**WRITTEN TASK:**
All records below must be written out exactly, with the pictures excluded.

Photos with camera intrinsics
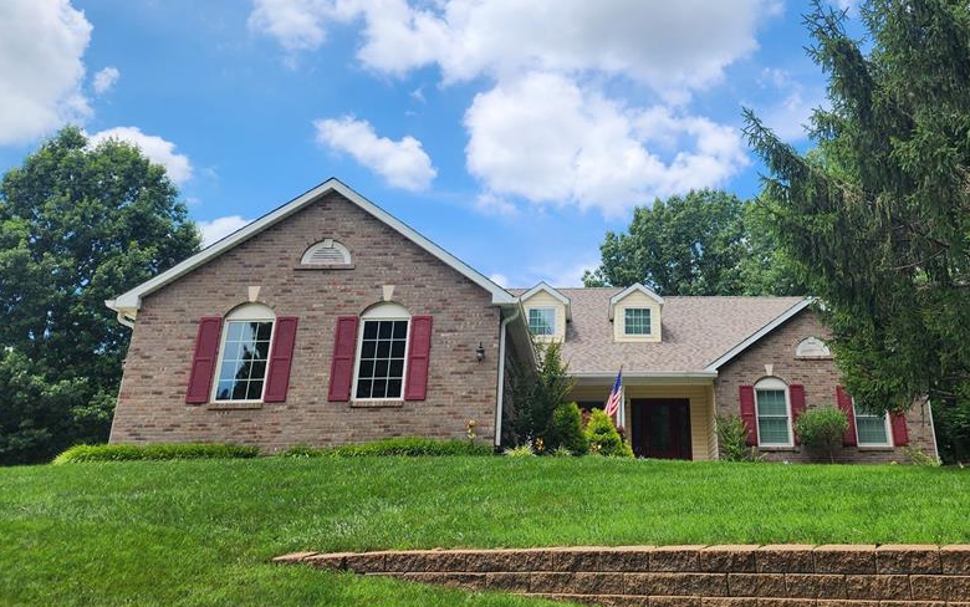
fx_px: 846
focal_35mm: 32
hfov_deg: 58.9
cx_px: 603
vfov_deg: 38.8
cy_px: 187
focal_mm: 6.4
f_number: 1.8
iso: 12
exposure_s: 1/1013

**OUTPUT FOR THIS TASK:**
fx_px: 846
focal_35mm: 32
hfov_deg: 58.9
cx_px: 603
vfov_deg: 38.8
cy_px: 187
focal_mm: 6.4
f_number: 1.8
iso: 12
exposure_s: 1/1013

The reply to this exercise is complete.